Mr Herben, 49, said: "The party knows I don’t want to remain as leader. I took the job as a debt of honour to Pim Fortuyn and under great pressure."
The Pim Fortuyn List lost its first government minister, Philomena Biljhoult, within hours of her appointment after it emerged that she had served in a bloodthirsty militia in the former Dutch colony of Suriname in the 1980s. The party’s unravelling has not come as a total shock as it is represented by MPs picked by Mr Fortuyn, a flamboyant homosexual, more for their eccentricities than for their political experience. Mr Herben’s possible successors include a former fashion model and an economist of Cape Verdean origin, who caused a stir when he joined the party, which opposes immigration.
The self-effacing Mr Herben, a former press officer for a masonic lodge and family man whose favourite hobby is reported to be plane spotting, lacked the flamboyancy of the high-camp, shaven-headed Mr Fortuyn.
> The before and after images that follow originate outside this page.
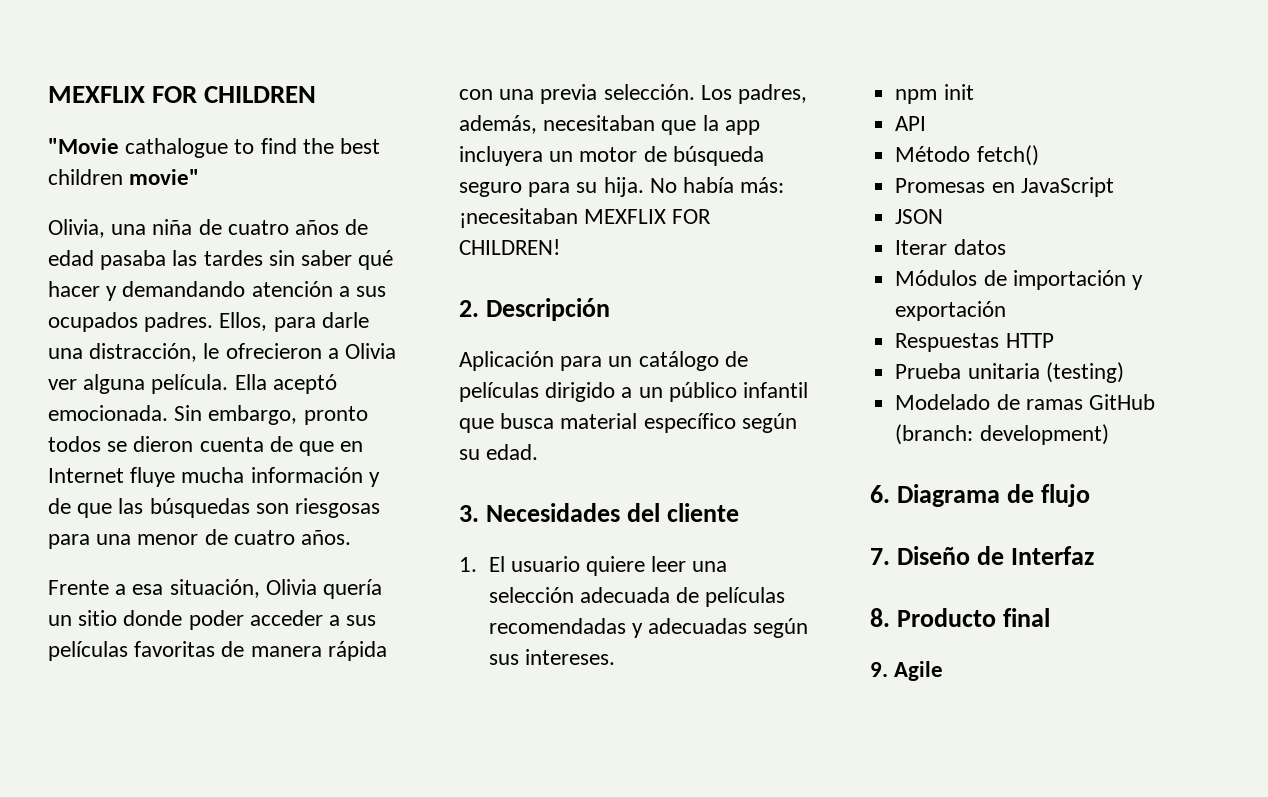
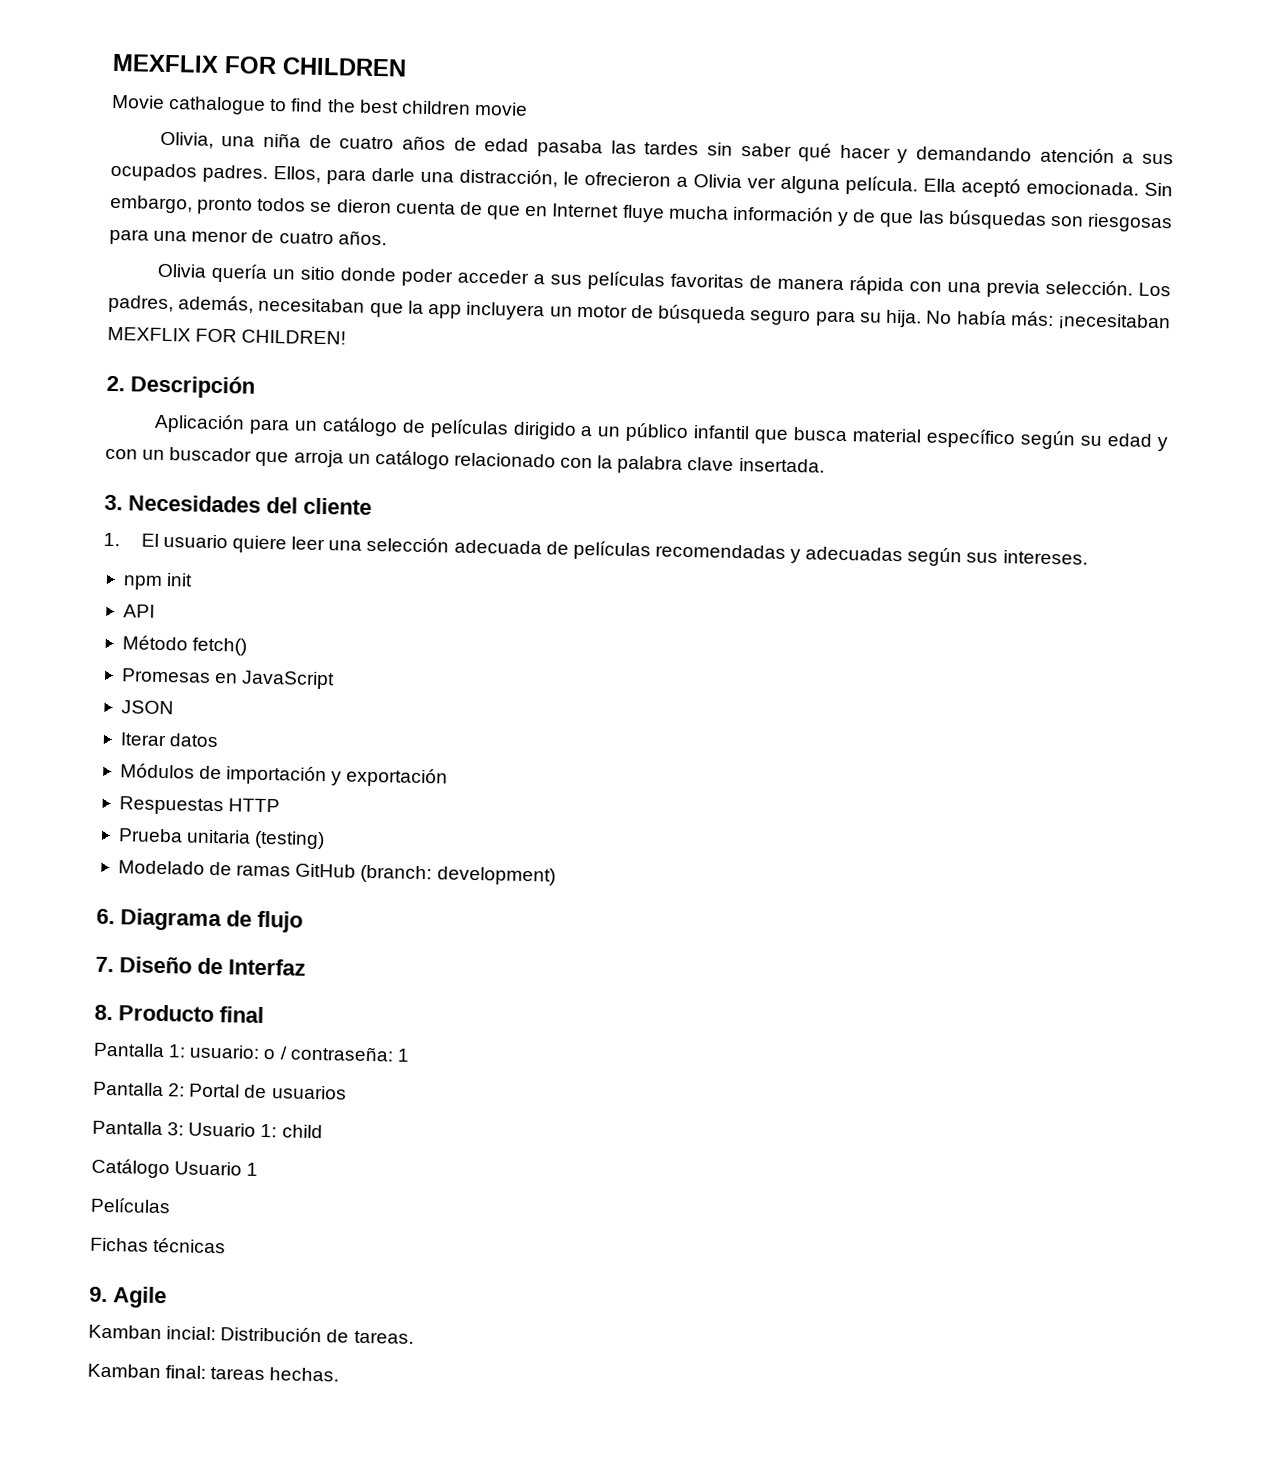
[48,138,119,154] "Movie -> [112,94,165,109] Movie
[129,169,200,185] movie" -> [473,101,528,116] movie
[48,579,260,598] Frente a esa situación, -> (387, 238) none
[486,444,539,460] edad. -> [1107,433,1168,452] [105,447,825,474] edad y con un buscador que arroja un catálogo relacionado con la palabra clave insertada.
[870,661,944,681] 9. Agile -> [93,1042,410,1062] [93,1081,347,1100] [92,1120,323,1139] [91,1158,259,1179] [90,1197,171,1214] [90,1237,227,1254] [89,1286,167,1309] [88,1324,414,1344] [87,1363,340,1382] Pantalla 1: usuario: o / contraseña: 1 // Pantalla 2: Portal de usuarios // Pantalla 3: Usuario 1: child // Catálogo Usuario 1 // Películas // Fichas técnicas // 9. Agile // Kamban incial: Distribución de tareas. // Kamban final: tareas hechas.

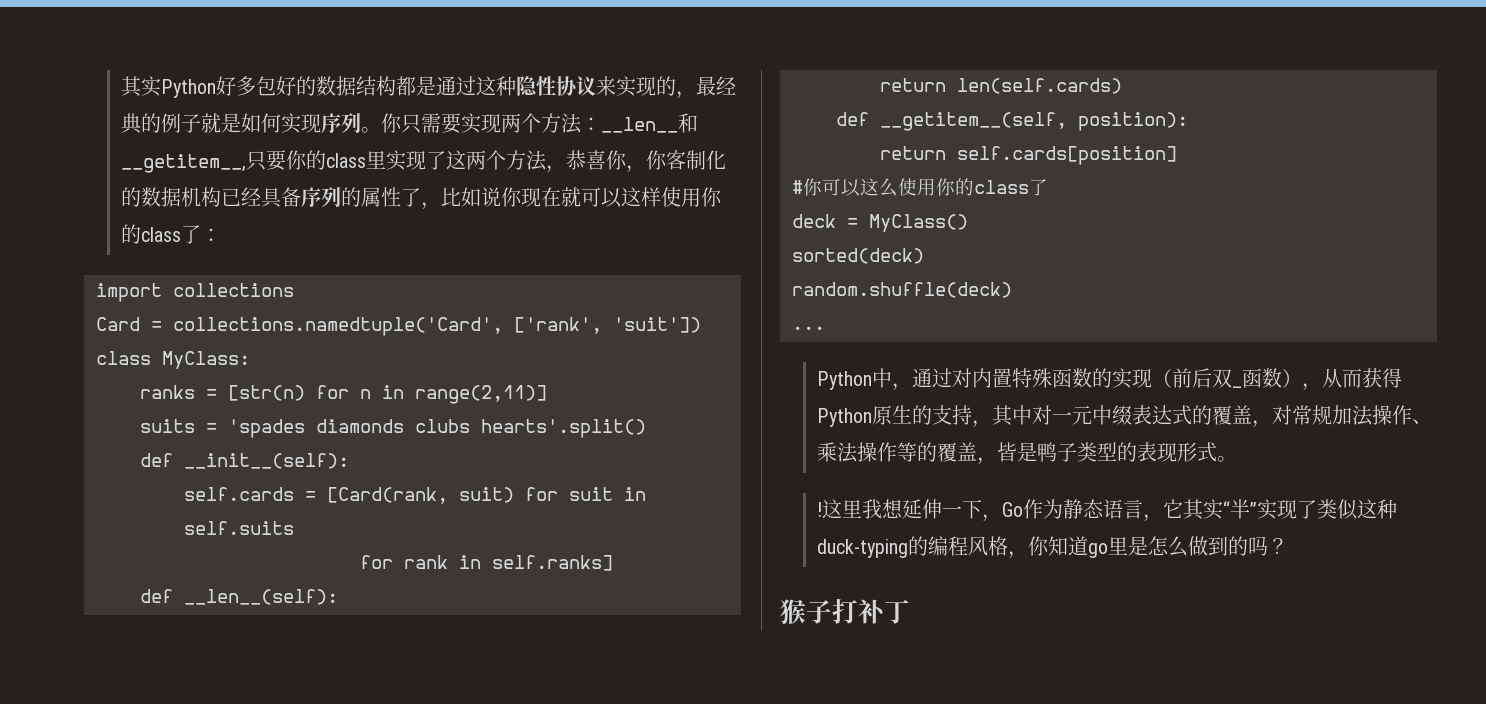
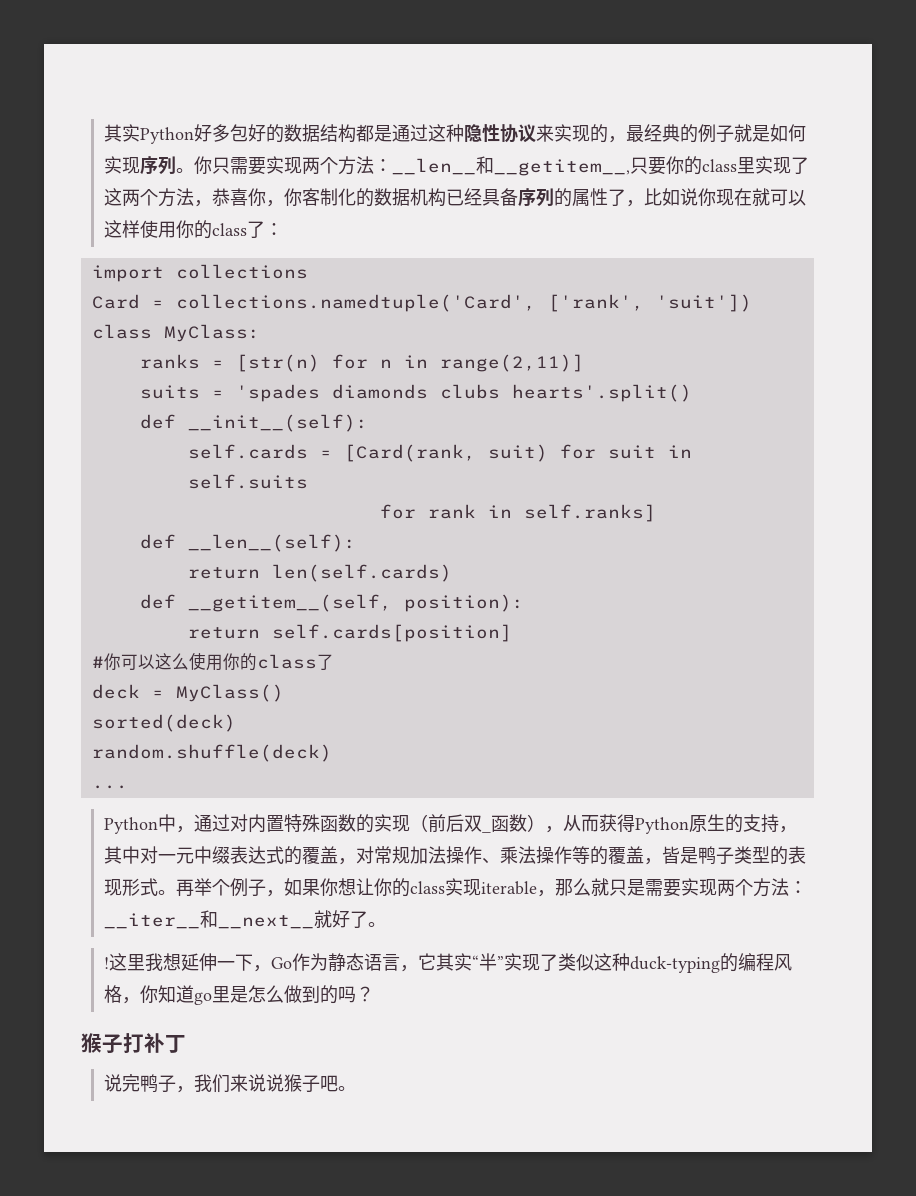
(1238, 459) none -> [175,878,807,897] [103,910,386,929] 再举个例子，如果你想让你的class实现iterable，那么就只是需要实现两个方法：__iter__和__next__就好了。
(910, 611) none -> [103,1074,356,1093] // 说完鸭子，我们来说说猴子吧。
He recently came under pressure from grassroots supporters, who accused him of diluting the party’s policies on crime and immigration to clinch a coalition place. His resignation heightened concerns that the List’s instability could damage the coalition government led by Jan-Peter Balkenende, the Christian Democrat prime minister, and the liberal VVD. Joost Eerdmans, a party MP, said yesterday that tensions over Mr Herben’s leadership emerged within days of the party being invited to join the government. "He said it is better to be an adviser, as he was under Pim Fortuyn, than to be in the spotlight," he said.